Introjucer UTF-8 String Literal Converter bug


#1

I run a git modules checkout from today and just tried that converter.
It seems to be buggy:
input: Übertoll
output: CharPointer_UTF8 ("\xc3\x9c\x62\x65rtoll")
input: Ü
output: CharPointer_UTF8 ("\xc3\x9c")
input: bertoll
output: “bertoll”

As you can see from the above example, the converter converts some characters unnecessarily (in this example: “be”).


#2

No, it’s working correctly.

If the character that follows an escaped character sequence is a valid hex char, like the ‘b’ and ‘e’ in this case, then it also has to be escaped, to make it clear that it’s not just part of the preceding hex number.


#3

[quote=“jules”]No, it’s working correctly.

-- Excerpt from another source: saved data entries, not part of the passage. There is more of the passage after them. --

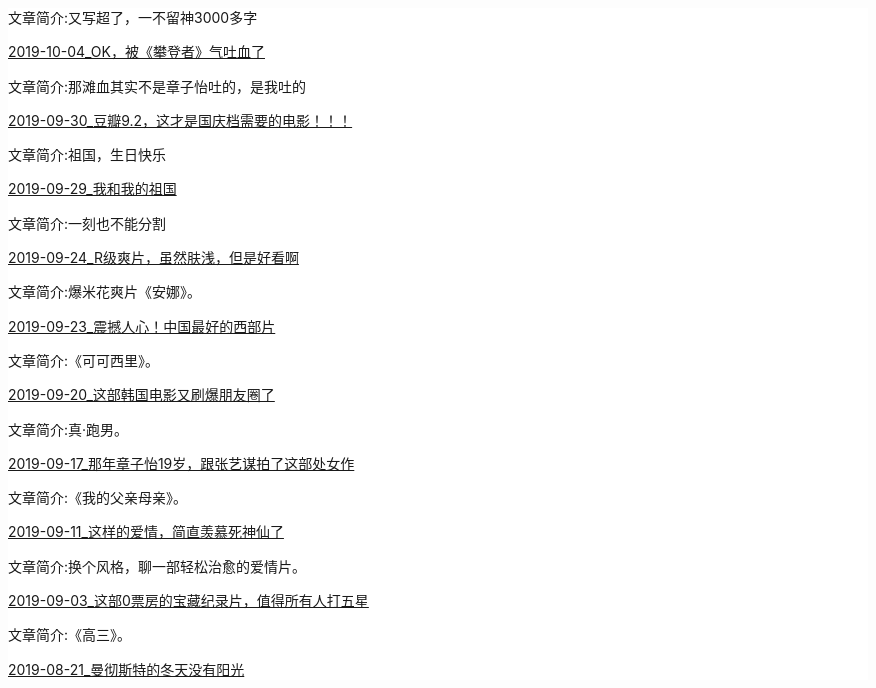 文章简介:又写超了，一不留神3000多字

[2019-10-04_OK，被《攀登者》气吐血了](http://mp.weixin.qq.com/s?__biz=MzIxNDU5MTExNQ==&amp;mid=2247485794&amp;idx=1&amp;sn=d233e1201c18554323e1d3ee98282050&amp;chksm=97a47a86a0d3f390aa15241caf324ee85531b7bdacdd7f14634feec88a0a76518645d4cde0a4&amp;scene=27#wechat_redirect)

文章简介:那滩血其实不是章子怡吐的，是我吐的

[2019-09-30_豆瓣9.2，这才是国庆档需要的电影！！！](http://mp.weixin.qq.com/s?__biz=MzIxNDU5MTExNQ==&amp;mid=2247485783&amp;idx=1&amp;sn=b1c1f0445abd99527aa92292832fcffc&amp;chksm=97a47ab3a0d3f3a5909b58b2994062e85e84ec9d85482ca58a4a3b871ce1dfd2f9dee5dbb604&amp;scene=27#wechat_redirect)

文章简介:祖国，生日快乐

[2019-09-29_我和我的祖国](http://mp.weixin.qq.com/s?__biz=MzIxNDU5MTExNQ==&amp;mid=2247485761&amp;idx=1&amp;sn=70b5a7e676f223e0b0ed6b2e3e6f9de2&amp;chksm=97a47aa5a0d3f3b305682ab8893062b9f7712d8002aa5c7de1f2a66223ccb9ceb95dff77bc9b&amp;scene=27#wechat_redirect)

文章简介:一刻也不能分割

[2019-09-24_R级爽片，虽然肤浅，但是好看啊](http://mp.weixin.qq.com/s?__biz=MzIxNDU5MTExNQ==&amp;mid=2247485737&amp;idx=1&amp;sn=cabc5fe6bf958ce97b2037db3e6d7c2f&amp;chksm=97a47acda0d3f3db59472a885c5003efb7ba81091391d996f891deea89c84ef7a049e2fcddb3&amp;scene=27#wechat_redirect)

文章简介:爆米花爽片《安娜》。

[2019-09-23_震撼人心！中国最好的西部片](http://mp.weixin.qq.com/s?__biz=MzIxNDU5MTExNQ==&amp;mid=2247485707&amp;idx=1&amp;sn=4b18954886ceefa35471addd0bbf65a8&amp;chksm=97a47aefa0d3f3f93451de9d146750de1c4bf6b51e7ae44beaab6ae42982363ae80b290f4aab&amp;scene=27#wechat_redirect)

文章简介:《可可西里》。

[2019-09-20_这部韩国电影又刷爆朋友圈了](http://mp.weixin.qq.com/s?__biz=MzIxNDU5MTExNQ==&amp;mid=2247485687&amp;idx=1&amp;sn=813812ef5e630d1845bd8dc057de5a65&amp;chksm=97a47b13a0d3f205756efd1b58b9e3d9884228da88f0d51bb67db5b7cd6862953e44be3902c3&amp;scene=27#wechat_redirect)

文章简介:真·跑男。

[2019-09-17_那年章子怡19岁，跟张艺谋拍了这部处女作](http://mp.weixin.qq.com/s?__biz=MzIxNDU5MTExNQ==&amp;mid=2247485656&amp;idx=1&amp;sn=456e63241e4fc748b893cdac85613c1f&amp;chksm=97a47b3ca0d3f22aef850414768b0aa8126bb5bc3cd31b3657697f4328bcdfba06cc357f5dc6&amp;scene=27#wechat_redirect)

文章简介:《我的父亲母亲》。

[2019-09-11_这样的爱情，简直羡慕死神仙了](http://mp.weixin.qq.com/s?__biz=MzIxNDU5MTExNQ==&amp;mid=2247485650&amp;idx=1&amp;sn=40e88cd7e9d0a6c567a5db8b1d465596&amp;chksm=97a47b36a0d3f22009f7add1c956894feb423c184745ca9928d97d16adcf14b961aaa313926f&amp;scene=27#wechat_redirect)

文章简介:换个风格，聊一部轻松治愈的爱情片。

[2019-09-03_这部0票房的宝藏纪录片，值得所有人打五星](http://mp.weixin.qq.com/s?__biz=MzIxNDU5MTExNQ==&amp;mid=2247485640&amp;idx=1&amp;sn=121ed6c2286d6c119dadcde9d0f11b31&amp;chksm=97a47b2ca0d3f23ad0b9d8aa9d0ae6a775cf9d8854fd53f7910fef06011afc99a7a3c800877c&amp;scene=27#wechat_redirect)

文章简介:《高三》。

[2019-08-21_曼彻斯特的冬天没有阳光](http://mp.weixin.qq.com/s?__biz=MzIxNDU5MTExNQ==&amp;mid=2247485630&amp;idx=1&amp;sn=ca36f53322fce49aa787ee67d99315c1&amp;chksm=97a47b5aa0d3f24c48d34fe46c5ad5f0761fadb7cf2ef2c408fcdcdf30c4662e297a90d2c0cc&amp;scene=27#wechat_redirect)
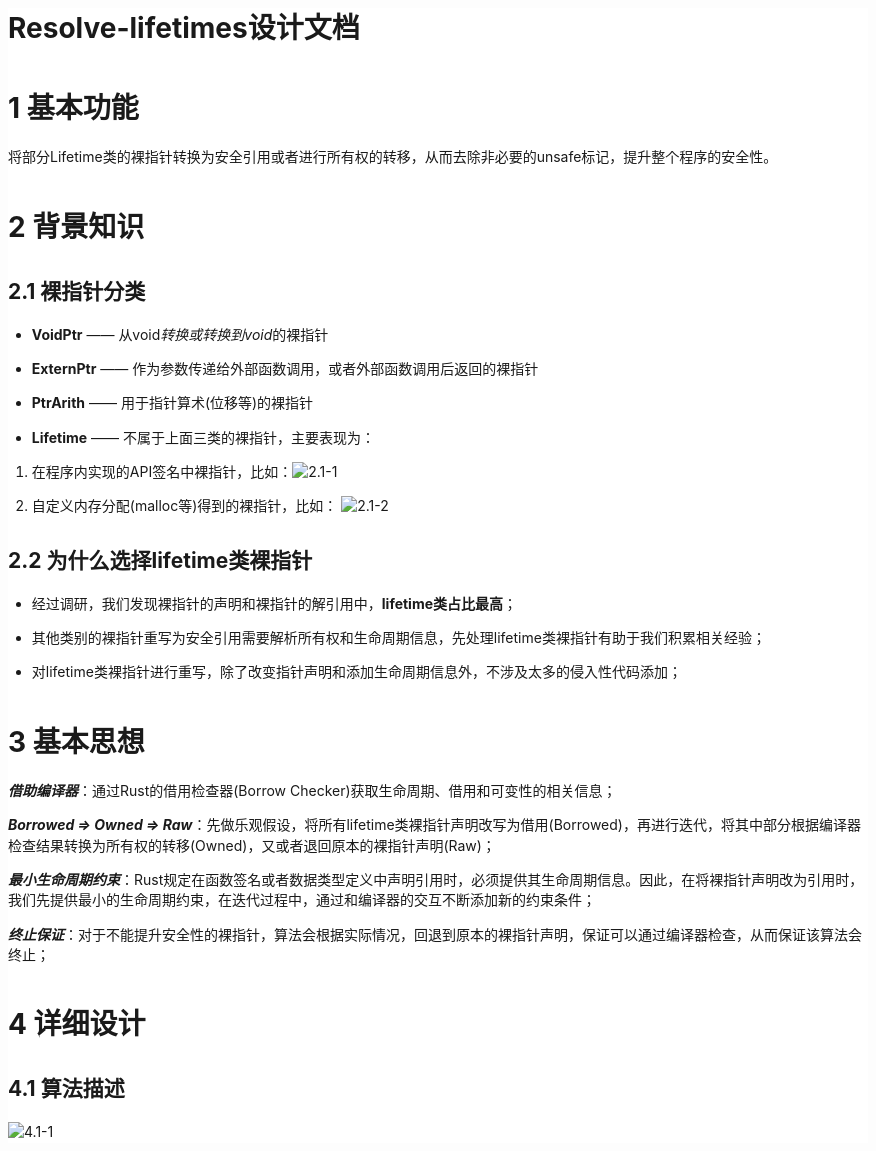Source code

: # Resolve-lifetimes设计文档

# 1 基本功能

将部分Lifetime类的裸指针转换为安全引用或者进行所有权的转移，从而去除非必要的unsafe标记，提升整个程序的安全性。

# 2 背景知识
## **2.1 裸指针分类**

+ **VoidPtr** —— 从void*转换或转换到void*的裸指针

+ **ExternPtr** —— 作为参数传递给外部函数调用，或者外部函数调用后返回的裸指针

+ **PtrArith** —— 用于指针算术(位移等)的裸指针   

+ **Lifetime** —— 不属于上面三类的裸指针，主要表现为：

1. 在程序内实现的API签名中裸指针，比如：![2.1-1](/Users/zone/Desktop/USTC/c2rust/项目交付文档/Safer_C2Rust设计文档/2.1-1.png)

2. 自定义内存分配(malloc等)得到的裸指针，比如： ![2.1-2](/Users/zone/Desktop/USTC/c2rust/项目交付文档/Safer_C2Rust设计文档/2.1-2.png)

  

##  2.2 为什么选择lifetime类裸指针

+ 经过调研，我们发现裸指针的声明和裸指针的解引用中，**lifetime类占比最高**；

+ 其他类别的裸指针重写为安全引用需要解析所有权和生命周期信息，先处理lifetime类裸指针有助于我们积累相关经验；

+ 对lifetime类裸指针进行重写，除了改变指针声明和添加生命周期信息外，不涉及太多的侵入性代码添加；

 

# 3 基本思想

***借助编译器***：通过Rust的借用检查器(Borrow Checker)获取生命周期、借用和可变性的相关信息；

***Borrowed => Owned => Raw***：先做乐观假设，将所有lifetime类裸指针声明改写为借用(Borrowed)，再进行迭代，将其中部分根据编译器检查结果转换为所有权的转移(Owned)，又或者退回原本的裸指针声明(Raw)；

***最小生命周期约束***：Rust规定在函数签名或者数据类型定义中声明引用时，必须提供其生命周期信息。因此，在将裸指针声明改为引用时，我们先提供最小的生命周期约束，在迭代过程中，通过和编译器的交互不断添加新的约束条件；

***终止保证***：对于不能提升安全性的裸指针，算法会根据实际情况，回退到原本的裸指针声明，保证可以通过编译器检查，从而保证该算法会终止；

# 4 详细设计

## 4.1 算法描述

 ![4.1-1](/Users/zone/Desktop/USTC/c2rust/项目交付文档/Safer_C2Rust设计文档/4.1-1.png)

If the character that follows an escaped character sequence is a valid hex char, like the ‘b’ and ‘e’ in this case, then it also has to be escaped, to make it clear that it’s not just part of the preceding hex number.[/quote]
I’m a bit picky, but you only have to escape one, not both. The sequence should read:
"\xc3\xc9""bertoll"
Please notice that the rules of concatenating string are preprocessor based (with no replacement done in the strings). This ends up in smaller final code, and IMHO, more readable code.


#4

Ah, I never thought of using extra quotes… Yes, that’d work too!